What does this do for us?

In short, it returns a future with the poll function implemented for us at compile-time.

This poll function would work in the following way:

There would be a state variable that stores where it is throughout this function and any relevant data (like a file descriptor).
The first would be an uninitialized state, which is when we just start executing the program.
On our first poll, it would run until we reach the first await. At this point, we would poll the future created by File::open(...) and most likely won't be able to make progress, so the poll would return Poll::Pending.
Once the File::open(...) future wakes back up and returns Poll::Ready(data), then we can progress to the next state with our new file variable set.
This next state would be defined for everything in between the two awaits. This general idea continues until the end of the function.

One thing to note is that we can't replace our FutSocket's poll implementation with async/await because we have to do special things like set the wake() function and interface with the OS. Async/await is intended to take existing future implementation (like File::open(...) and File::read_to_string(...)) and chain them together to make more complicated (and useful) asynchronous code easily.

How is it used in production?

Due to their construction, Futures in Rust are zero-cost.

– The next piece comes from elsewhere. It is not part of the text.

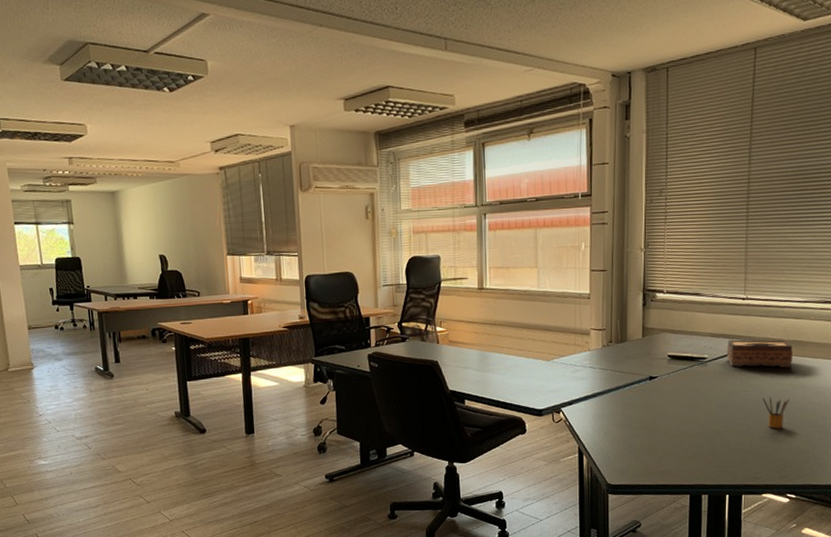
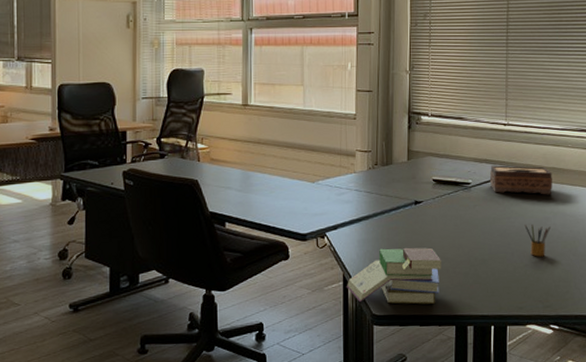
book: none [581,421,676,475] -> present [346,247,441,305]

This effort to implement zero-cost futures into Rust has taken over 4 years.

That time paid off because it means that performance is directly tied to executor design. And, because Rust guarantees memory and thread safety, the implementation for executors can be very complicated and yet very safe.

One of the more popular executors (or in this case a runtime) is called tokio. It is a multithreaded, work-stealing, task scheduler tuned for async networking workloads.

By using a runtime like tokio, the actor-based web framework called actix, written in Rust, can handle 54% more fortunes responses per second than the next best web framework written in C, according to this TechEmpower benchmark.